### Data shown

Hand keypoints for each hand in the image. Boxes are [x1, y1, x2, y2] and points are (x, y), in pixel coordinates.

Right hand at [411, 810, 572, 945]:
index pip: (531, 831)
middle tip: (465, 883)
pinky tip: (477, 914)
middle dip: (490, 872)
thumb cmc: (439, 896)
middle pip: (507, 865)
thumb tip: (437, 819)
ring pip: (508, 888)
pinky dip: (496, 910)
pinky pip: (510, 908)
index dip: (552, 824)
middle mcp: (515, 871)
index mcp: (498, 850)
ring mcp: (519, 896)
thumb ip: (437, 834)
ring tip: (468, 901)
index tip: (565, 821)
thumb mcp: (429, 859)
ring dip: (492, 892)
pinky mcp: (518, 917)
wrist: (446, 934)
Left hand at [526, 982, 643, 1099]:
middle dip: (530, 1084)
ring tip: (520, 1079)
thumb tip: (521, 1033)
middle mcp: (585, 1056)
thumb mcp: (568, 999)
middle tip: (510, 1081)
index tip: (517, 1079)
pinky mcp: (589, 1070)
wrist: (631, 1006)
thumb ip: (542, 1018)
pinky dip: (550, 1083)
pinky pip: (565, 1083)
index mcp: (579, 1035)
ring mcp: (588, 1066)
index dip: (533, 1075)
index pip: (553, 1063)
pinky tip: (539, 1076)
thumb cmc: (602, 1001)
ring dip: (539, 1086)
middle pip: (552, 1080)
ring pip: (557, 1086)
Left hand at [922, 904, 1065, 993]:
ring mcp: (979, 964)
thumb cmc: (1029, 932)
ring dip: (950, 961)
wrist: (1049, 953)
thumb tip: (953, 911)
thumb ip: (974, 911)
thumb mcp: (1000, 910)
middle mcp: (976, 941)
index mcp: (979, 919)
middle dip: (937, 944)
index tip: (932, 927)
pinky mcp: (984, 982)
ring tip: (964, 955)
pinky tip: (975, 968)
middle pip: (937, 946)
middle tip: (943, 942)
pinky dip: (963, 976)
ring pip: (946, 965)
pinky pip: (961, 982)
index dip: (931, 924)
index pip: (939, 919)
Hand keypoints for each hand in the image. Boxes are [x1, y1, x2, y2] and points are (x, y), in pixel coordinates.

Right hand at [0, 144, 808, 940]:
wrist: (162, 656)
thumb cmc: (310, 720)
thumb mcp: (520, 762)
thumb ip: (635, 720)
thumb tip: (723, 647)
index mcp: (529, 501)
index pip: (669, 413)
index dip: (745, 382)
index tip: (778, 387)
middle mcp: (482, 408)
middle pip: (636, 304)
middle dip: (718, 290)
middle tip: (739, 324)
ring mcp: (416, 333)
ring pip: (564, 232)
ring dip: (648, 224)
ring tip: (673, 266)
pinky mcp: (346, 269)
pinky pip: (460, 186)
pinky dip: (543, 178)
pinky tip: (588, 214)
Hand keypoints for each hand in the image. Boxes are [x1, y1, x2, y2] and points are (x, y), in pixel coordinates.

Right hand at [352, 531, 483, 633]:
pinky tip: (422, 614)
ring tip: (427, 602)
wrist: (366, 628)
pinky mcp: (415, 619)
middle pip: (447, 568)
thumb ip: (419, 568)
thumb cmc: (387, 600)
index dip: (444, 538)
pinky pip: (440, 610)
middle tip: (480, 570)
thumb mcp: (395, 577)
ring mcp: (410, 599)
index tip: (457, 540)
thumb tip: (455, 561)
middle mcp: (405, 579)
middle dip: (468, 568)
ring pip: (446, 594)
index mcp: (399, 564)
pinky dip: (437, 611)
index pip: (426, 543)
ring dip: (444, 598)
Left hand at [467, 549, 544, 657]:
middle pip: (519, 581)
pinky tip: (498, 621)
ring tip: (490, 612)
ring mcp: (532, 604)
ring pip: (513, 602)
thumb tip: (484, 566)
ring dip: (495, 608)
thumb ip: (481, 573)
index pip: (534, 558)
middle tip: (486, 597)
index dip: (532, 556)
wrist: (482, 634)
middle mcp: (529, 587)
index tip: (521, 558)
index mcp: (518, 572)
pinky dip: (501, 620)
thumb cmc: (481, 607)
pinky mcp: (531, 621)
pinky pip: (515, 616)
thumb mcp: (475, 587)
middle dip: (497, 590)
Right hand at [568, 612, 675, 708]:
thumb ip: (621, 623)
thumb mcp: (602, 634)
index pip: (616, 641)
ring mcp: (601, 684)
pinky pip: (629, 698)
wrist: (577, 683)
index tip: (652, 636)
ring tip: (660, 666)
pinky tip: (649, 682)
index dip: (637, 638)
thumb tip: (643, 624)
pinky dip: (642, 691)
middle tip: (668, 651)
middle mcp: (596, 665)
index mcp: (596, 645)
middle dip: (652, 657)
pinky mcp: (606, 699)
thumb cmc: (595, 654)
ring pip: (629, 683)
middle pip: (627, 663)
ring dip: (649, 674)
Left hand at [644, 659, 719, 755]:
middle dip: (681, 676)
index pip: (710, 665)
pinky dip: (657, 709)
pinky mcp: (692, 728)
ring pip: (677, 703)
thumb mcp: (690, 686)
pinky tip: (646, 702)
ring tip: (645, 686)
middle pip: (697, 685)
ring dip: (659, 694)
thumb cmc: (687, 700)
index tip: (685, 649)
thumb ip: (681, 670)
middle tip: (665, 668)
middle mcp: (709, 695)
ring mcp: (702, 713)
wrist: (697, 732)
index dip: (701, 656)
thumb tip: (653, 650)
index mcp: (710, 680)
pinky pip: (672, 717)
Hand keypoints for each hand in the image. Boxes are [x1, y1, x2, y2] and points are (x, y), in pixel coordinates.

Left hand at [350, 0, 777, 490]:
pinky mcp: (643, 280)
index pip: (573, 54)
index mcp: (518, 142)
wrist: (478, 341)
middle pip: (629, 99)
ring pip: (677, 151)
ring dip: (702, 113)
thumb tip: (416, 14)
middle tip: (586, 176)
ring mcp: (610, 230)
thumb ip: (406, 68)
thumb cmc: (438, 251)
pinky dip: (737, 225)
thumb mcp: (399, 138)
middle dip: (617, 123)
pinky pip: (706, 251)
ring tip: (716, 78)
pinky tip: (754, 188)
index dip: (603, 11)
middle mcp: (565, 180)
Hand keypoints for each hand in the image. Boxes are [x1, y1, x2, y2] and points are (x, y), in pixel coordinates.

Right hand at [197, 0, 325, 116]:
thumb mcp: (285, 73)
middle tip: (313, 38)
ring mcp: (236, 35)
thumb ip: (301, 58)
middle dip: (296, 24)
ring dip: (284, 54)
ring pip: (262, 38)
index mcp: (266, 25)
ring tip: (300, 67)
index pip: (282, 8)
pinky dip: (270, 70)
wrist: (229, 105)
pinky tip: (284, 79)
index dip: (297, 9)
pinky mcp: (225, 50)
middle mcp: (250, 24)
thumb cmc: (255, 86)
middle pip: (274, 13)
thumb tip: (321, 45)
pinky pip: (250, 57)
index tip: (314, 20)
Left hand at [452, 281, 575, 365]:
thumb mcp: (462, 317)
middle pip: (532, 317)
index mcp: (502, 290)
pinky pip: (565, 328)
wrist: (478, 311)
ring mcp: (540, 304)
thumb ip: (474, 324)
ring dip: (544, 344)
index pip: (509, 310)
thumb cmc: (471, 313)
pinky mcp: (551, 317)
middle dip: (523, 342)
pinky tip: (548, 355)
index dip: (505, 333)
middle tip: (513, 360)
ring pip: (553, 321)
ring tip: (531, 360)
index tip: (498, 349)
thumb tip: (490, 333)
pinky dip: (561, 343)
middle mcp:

######

### Assignment
Set down, exactly as they appear, the lines above from the first one to the line that holds "pinky mcp: (589, 1070)", both included, please, and no others.

### Answer to this task
Hand keypoints for each hand in the image. Boxes are [x1, y1, x2, y2] and points are (x, y), in pixel coordinates.

Right hand at [411, 810, 572, 945]:
index pip: (531, 831)
middle tip: (465, 883)
pinky tip: (477, 914)
middle dip: (490, 872)
thumb cmc: (439, 896)
middle pip: (507, 865)
thumb tip: (437, 819)
ring pip: (508, 888)
pinky dip: (496, 910)
pinky pip: (510, 908)
index dip: (552, 824)
middle mcp: (515, 871)
index mcp: (498, 850)
ring mcp: (519, 896)
thumb ip: (437, 834)
ring tip: (468, 901)
index tip: (565, 821)
thumb mcp: (429, 859)
ring dip: (492, 892)
pinky mcp: (518, 917)
wrist: (446, 934)
Left hand at [526, 982, 643, 1099]:
middle dip: (530, 1084)
ring tip: (520, 1079)
thumb tip: (521, 1033)
middle mcp: (585, 1056)
thumb mcp: (568, 999)
middle tip: (510, 1081)
index tip: (517, 1079)
pinky mcp: (589, 1070)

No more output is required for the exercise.